MR. FISHER stated his understanding that the question was:
"Could we freeze people at a particular level?" He brought up
an example of a highly skilled doctor whose range 29 salary is
frozen at a range 20, which is comparable to someone with much
less education and skill. He said the question implied by the
clause Representative Tuck read is: "Are we being consistent
with the merit principle if we treat those two people at a range
20 and don't acknowledge the additional education, skill, and
capabilities of that doctor, in this example?" Mr. Fisher
relayed that he is not denying that DOA could do what
Representative Tuck suggested but reiterated Mr. Mills's point
regarding a more sophisticated analysis to determine if the
merit principle is being followed.
REPRESENTATIVE TUCK offered that the legislature would have to
look to case law definition on merit principle. He acknowledged
the separation between the legislative branch and the executive
branch. He asked since the legislature oversees the budget for
all three branches, why under the merit system general provision
court system employees would be excluded, when the constitution
says "will govern the employment of persons by the State."
MR. FISHER gave an example to explain the basic principle of
separation of powers as it related to the court. He asked the
committee to imagine a scenario where the legislature did not
like the opinions that were being issued by the Alaska Supreme
Court and concluded that Alaska Supreme Court justices should be
paid a dollar per year.

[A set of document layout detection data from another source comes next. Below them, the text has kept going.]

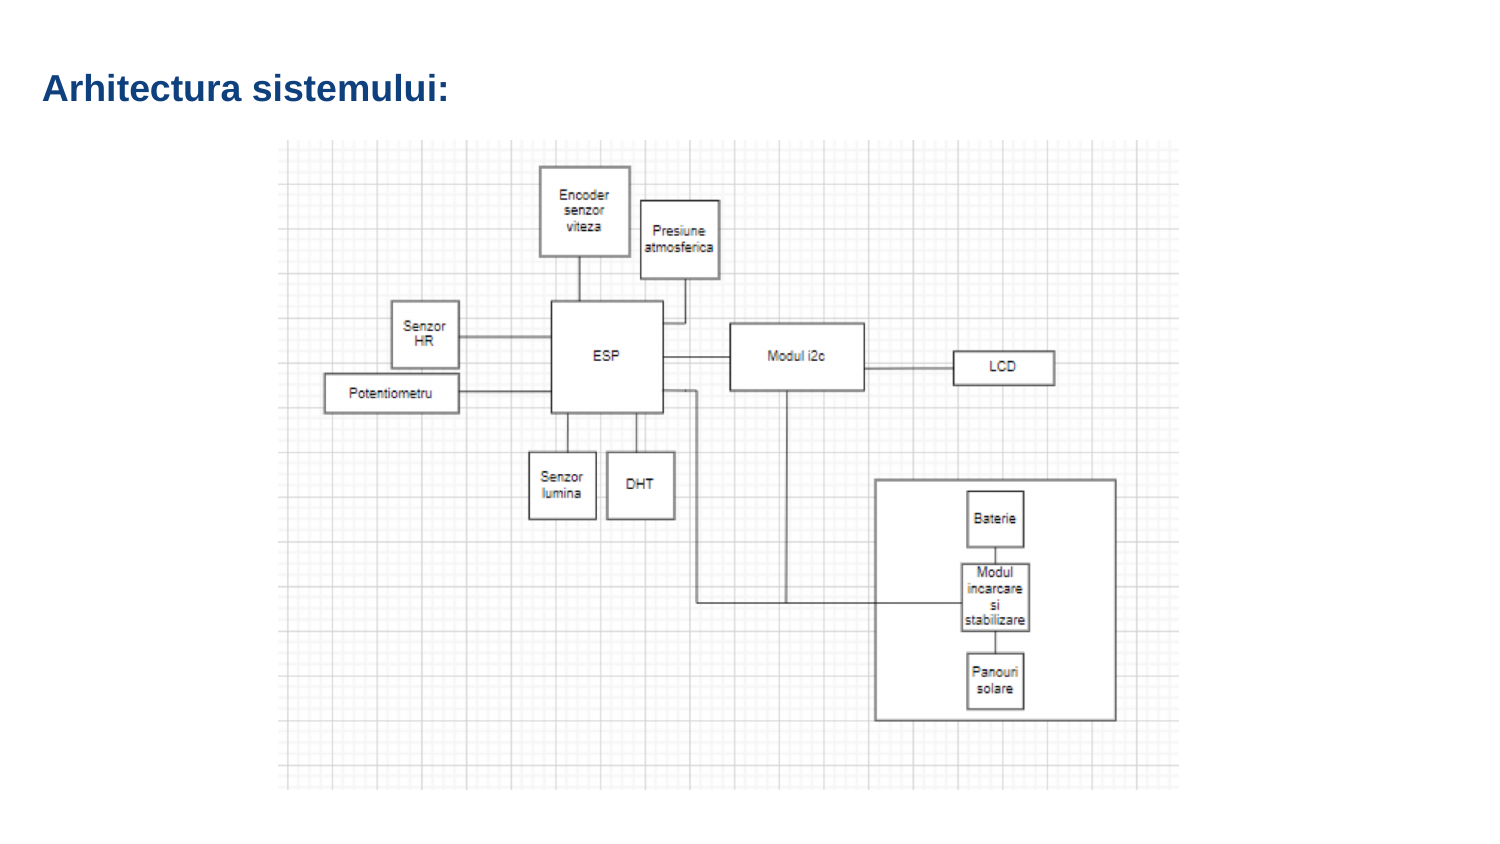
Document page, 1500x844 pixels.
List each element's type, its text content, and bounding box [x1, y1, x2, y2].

picture [278, 140, 1179, 790]
text_box Arhitectura sistemului: [26, 48, 767, 124]
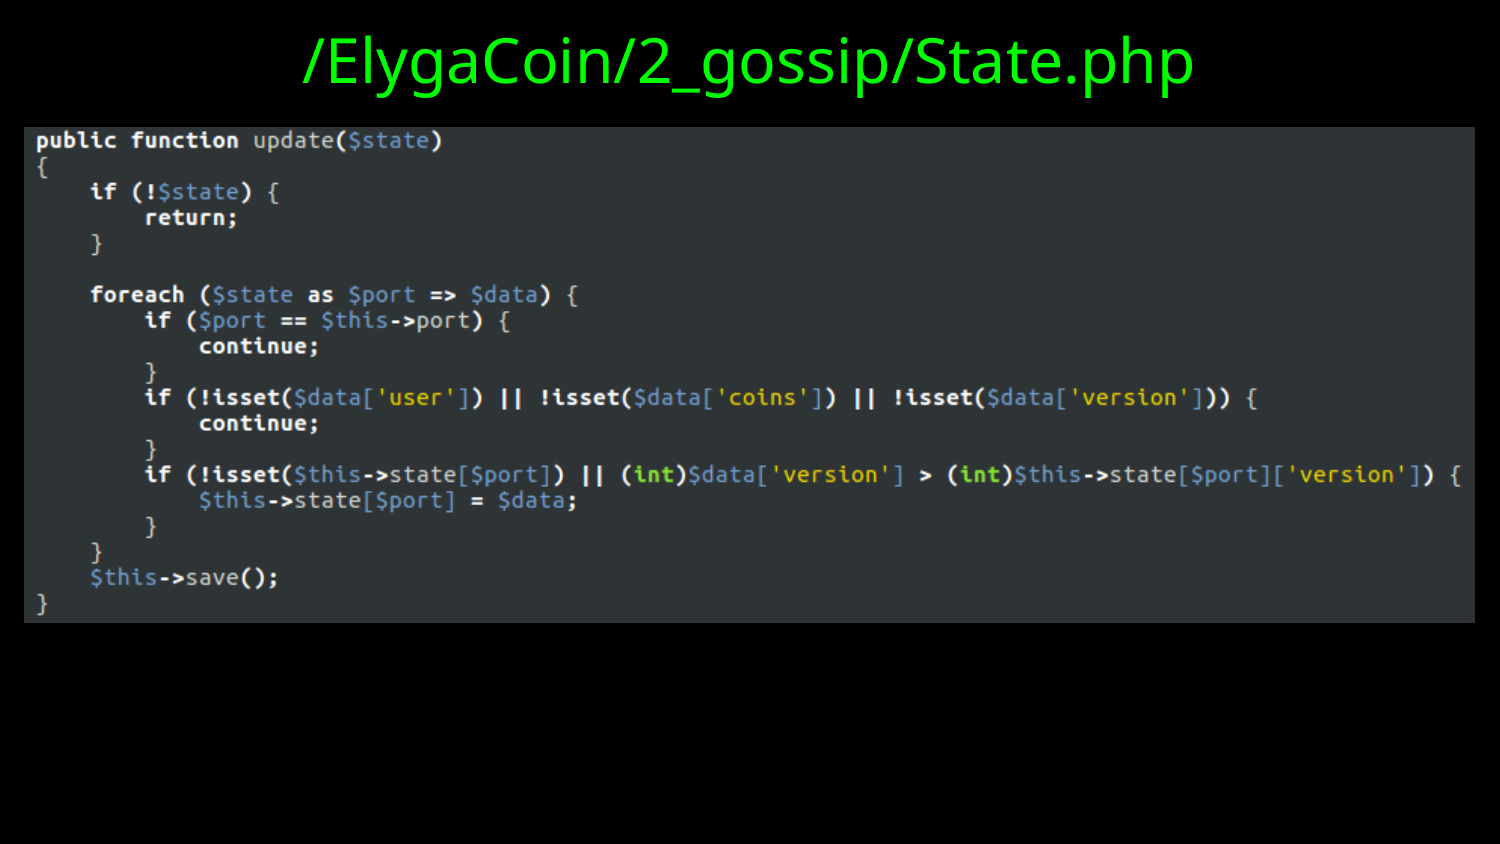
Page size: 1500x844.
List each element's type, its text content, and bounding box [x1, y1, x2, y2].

title /ElygaCoin/2_gossip/State.php [83, 6, 1417, 103]
picture [24, 127, 1476, 623]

He said even though the legislature has
appropriated ample money to the court system, the court system
still needs to have flexibility to manage its own affairs in
order to remain independent of the legislative and executive
branches. He added that the court system has aggressively
managed costs, including reduced salary and hours.

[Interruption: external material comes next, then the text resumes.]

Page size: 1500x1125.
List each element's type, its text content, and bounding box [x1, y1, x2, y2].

REPRESENTATIVE TUCK conceded that a similar situation has
occurred between the executive and legislative branches, wherein
the legislature, not liking a governor's appointment, tried to
"zero out" the appointee's position control number (PCN). He
wondered aloud how the separation can be made between the
judicial and legislative branches but not between the executive
and legislative branches.
3:34:04 PM
REPRESENTATIVE JOHNSON asked what portions of HB 71, in regard
to salary freezes and salary reduction, are already under the
governor's control.
MR. FISHER answered that the governor cannot institute a salary
freeze without proposed legislation.
REPRESENTATIVE JOHNSON asked if the governor could accomplish
what is proposed in HB 71 internally, because the merit pay can
go "up or down."
MR. FISHER responded that the merit pay is a defined amount
based on employee performance, and there is no discretion as
currently structured.
3:36:14 PM
REPRESENTATIVE LEDOUX referred to Mr. Fisher's example about the
Alaska Supreme Court justices and expressed her belief that
judges' salaries are constitutionally guaranteed for the time of
their service.
MR. FISHER repeated the basic principle of separation of powers,
as it relates to HB 71. If passed, HB 71 would be adopted by the
legislature and signed by the executive branch; therefore,
application of HB 71 to those two branches of government is
appropriate and doesn't offend the separation of powers
principle in the constitution. He added that to extend the
statute to include the court system would be viewed as
troublesome, because the court system is not part of the
legislative process and has no way to protect itself.